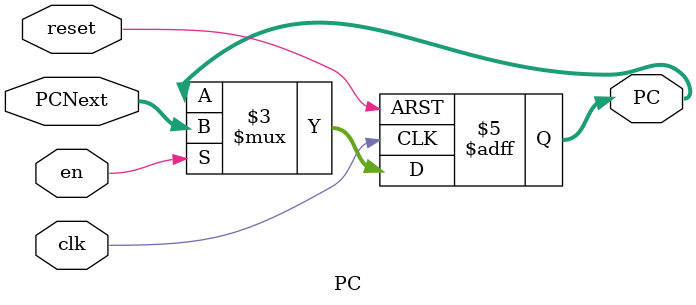
<source format=v>
`timescale 1ns / 1ps
module PC (
    input  wire        clk,
    input  wire        reset,
    input  wire        en,       // new: enable/PCWrite
    input  wire [31:0] PCNext,
    output reg  [31:0] PC
);

    always @(posedge clk or posedge reset) begin
        if (reset) PC <= 32'b0;
        else if (en) PC <= PCNext;
        else PC <= PC; // hold when en==0
    end

endmodule

</source>
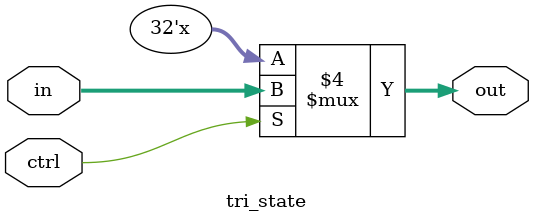
<source format=v>
module tri_state(out, in, ctrl);
output reg [31:0] out;
input [31:0] in;
input ctrl;

always @(*) begin
	if(ctrl == 1) out = in;
	else out = 32'hzzzzzzzz;
end
endmodule

</source>
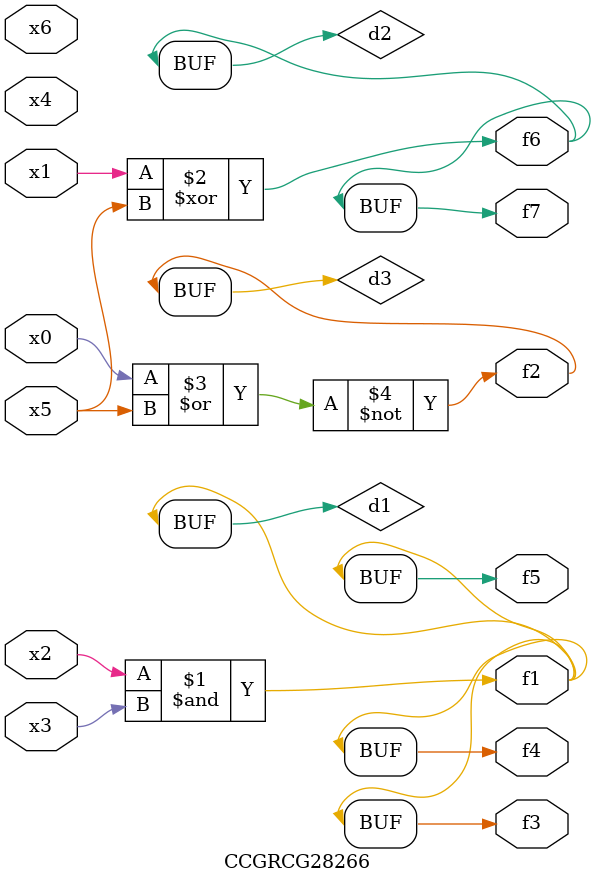
<source format=v>
module CCGRCG28266(
	input x0, x1, x2, x3, x4, x5, x6,
	output f1, f2, f3, f4, f5, f6, f7
);

	wire d1, d2, d3;

	and (d1, x2, x3);
	xor (d2, x1, x5);
	nor (d3, x0, x5);
	assign f1 = d1;
	assign f2 = d3;
	assign f3 = d1;
	assign f4 = d1;
	assign f5 = d1;
	assign f6 = d2;
	assign f7 = d2;
endmodule

</source>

++++++++

* _WHAT TO DO_
From the first line to the last, repeat the entries exactly and leave out the pictures.

* _SOLUTION_
<source format=v>
`timescale 1ns / 1ps
module PC (
    input  wire        clk,
    input  wire        reset,
    input  wire        en,       // new: enable/PCWrite
    input  wire [31:0] PCNext,
    output reg  [31:0] PC
);

    always @(posedge clk or posedge reset) begin
        if (reset) PC <= 32'b0;
        else if (en) PC <= PCNext;
        else PC <= PC; // hold when en==0
    end

endmodule

</source>
<source format=v>
module tri_state(out, in, ctrl);
output reg [31:0] out;
input [31:0] in;
input ctrl;

always @(*) begin
	if(ctrl == 1) out = in;
	else out = 32'hzzzzzzzz;
end
endmodule

</source>
<source format=v>
module CCGRCG28266(
	input x0, x1, x2, x3, x4, x5, x6,
	output f1, f2, f3, f4, f5, f6, f7
);

	wire d1, d2, d3;

	and (d1, x2, x3);
	xor (d2, x1, x5);
	nor (d3, x0, x5);
	assign f1 = d1;
	assign f2 = d3;
	assign f3 = d1;
	assign f4 = d1;
	assign f5 = d1;
	assign f6 = d2;
	assign f7 = d2;
endmodule

</source>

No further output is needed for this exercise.